**EXERCISE GOAL**. Resume the personal essay about meeting the writer Pietro Citati on a train, writing on from its final sentence.

**TEXT**.
The summer of 1993, I was in Venice for the Biennale. For the train ride back to Tuscany, I’d been given a first-class ticket and eagerly went to my compartment. There was still some time before departure so I sat and looked out the window. On the platform in front of me, I recognized Pietro Citati (1930-2022), a writer best known for his biographies and literary criticism. He’d also written a short memoir on his friendship of 30 years with Italo Calvino

drawing of a woman sitting on a train looking out the window seeing two people

I was rather surprised when Citati entered my compartment. He politely said “Buongiorno” before heading towards the window seat. Once there, he pulled out a notebook and started writing non-stop.

No one else was in the compartment so discreetly observing him was a problem. But he didn’t even notice me (or so I thought) as he was fully immersed in his writing. Every so often he would look up and stare into space. Then, ZAP! The muse was back and he’d quickly start writing again. Meanwhile, I pretended to read as I simultaneously pretended not to look at him. But it was a long ride and thus difficult to ignore one another.

Maybe I was the one who tried initiating a conversation with some comment like how intriguing it was to watch him write with such intensity. Citati’s response was that he’d been afraid of stepping on my feet when passing in front of me to get to his seat.

drawing of a shoe about to step on a foot

Citati talked but with a strong sense of reserve (he was Florentine). However, he did reveal, without ever saying his name, that he lived at Roccamare, was a writer, wrote every morning and walked every afternoon (or was it the other way around?). The area where he lived was near the sea and full of umbrella pines.

When we arrived at the destination, we politely said goodbye and then went our own ways.

book cover showing the profiles of Elsa de- Giorgi and Italo Calvino

Recently I read Elsa de’ Giorgi’s “Ho visto partire il tuo treno” (“I saw your train leave”). Elsa and Italo Calvino were lovers for a while and had many friends in common. Elsa mentions Citati various times. She describes him as having “occhi limpidi pieni di pensiero” (“clear eyes full of thought”).

Elsa, a writer herself, enjoyed organizing encounters at her home. She speaks of the time when Carlo Emilo Gadda came to stay in Rome. Gadda was a well-respected writer from Milano and the writers in Rome were behaving like groupies. Elsa says Citati encouraged her to take good care of Gadda and to make sure his needs were met.

Gadda and Citati became very good friends and for years corresponded. Gadda’s letters to Citati (1957-1969) were published as “Un gomitolo di concause” (“a tangle of contributing causes”). It must have been a very special relationship as, a few days before dying, Gadda asked Citati to read the 8th chapter of “Promessi sposi” to him. Bittersweet.

Elsa’s description of Citati provoked my curiosity. I found my copy of Citati’s “Ritratti di donne” (portraits of women)(1992) and leafed through it until I landed on the poetessa Cristina Campo (1923-1977).

drawing of the Portinari Madonna with baby Jesus, angels, and animals

Citati immediately complains about the woman on the bookcover of Cristina’s “Gli imperdonabili” having nothing to do with Cristina who was more like Hugo van der Goes “The Portinari Triptych” at the Uffizi. Mary is in the center of the triptych dressed in black with long hair floating on her shoulders. She’s kneeling in front of God with her hands folded. Citati also likens Cristina’s face to that of a 13th Cen Tuscan statue (you’d think he’d had a crush on her). Cristina, continues Citati, always emanated a sharp icy Florentine air, illuminated by a perpetually white light.

**EXTRACTED MATERIAL**.
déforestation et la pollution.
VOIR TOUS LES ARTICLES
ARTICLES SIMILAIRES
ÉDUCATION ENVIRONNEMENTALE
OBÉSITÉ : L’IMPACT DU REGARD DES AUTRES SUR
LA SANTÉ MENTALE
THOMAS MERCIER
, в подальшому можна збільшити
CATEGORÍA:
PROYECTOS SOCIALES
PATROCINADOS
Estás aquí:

* * *

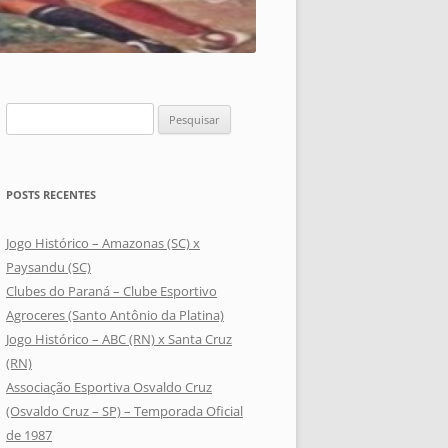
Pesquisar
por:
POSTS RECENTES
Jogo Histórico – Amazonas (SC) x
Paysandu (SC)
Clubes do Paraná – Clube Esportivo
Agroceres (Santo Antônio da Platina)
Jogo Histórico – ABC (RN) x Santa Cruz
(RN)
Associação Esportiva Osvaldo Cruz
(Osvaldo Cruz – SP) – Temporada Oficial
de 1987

...

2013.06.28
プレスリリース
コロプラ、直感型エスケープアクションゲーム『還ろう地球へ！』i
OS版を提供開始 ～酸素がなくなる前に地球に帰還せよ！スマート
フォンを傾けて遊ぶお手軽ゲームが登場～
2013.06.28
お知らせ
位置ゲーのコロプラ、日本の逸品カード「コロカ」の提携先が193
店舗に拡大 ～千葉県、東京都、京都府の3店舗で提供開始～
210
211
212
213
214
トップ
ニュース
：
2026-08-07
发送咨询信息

**RESULT BELOW**.
drawing of a room with an armshair, a desk, and an open window exposing the cypress trees outside

It’s easy to see that Citati was taken with Cristina’s physical presence and the aura she created. She was ephemeral and elusive, intriguing qualities for a man. Citati describes being invited to the room where she was staying in Rome and how Cristina took care to show Citati her elegant furniture, the small worktable, and an 1800s armchair. Everything about the room suggested cleanliness, precision, and asceticism. Cristina asked Citati if her room didn’t remind him of Emily, presumably Bronte.

To better understand Cristina and her poetry, it’s important to know that she was born with a heart defect that made demands on her daily life. Her fragile health kept her from attending a regular school. She studied alone and in isolation. Cristina used her solitude to translate authors like Katherine Mansfield, Virgina Woolf, Hugo von Hofmannsthal, and Simone Weil. Translating von Hofmannsthal and Weil had a profound effect on Cristina’s psyche and spiritual evolution.

drawing of trees outside a window

Cristina’s real name was Vittoria Maria Guerrini. Her father, Guido, despite his love of music, was a committed fascist who used politics for social and economic mobility. When Mussolini fell, so did he. When German officers took over the convent in Fiesole where Cristina was living with her family, Guido, instead of being irritated by their presence, enjoyed having long conversations with them. Meaanwhile, Cristina worked for the Germans as a translator.

In 1944, British troops liberated Florence. Guido was arrested as a fascist and sent to a prison camp. But once freed, he easily rebuilt his career.

Cristina, a devout Catholic, never hid her fascist connection. Nor did she hide her fear of democracy. Maybe because there’s no such thing as democracy in religion.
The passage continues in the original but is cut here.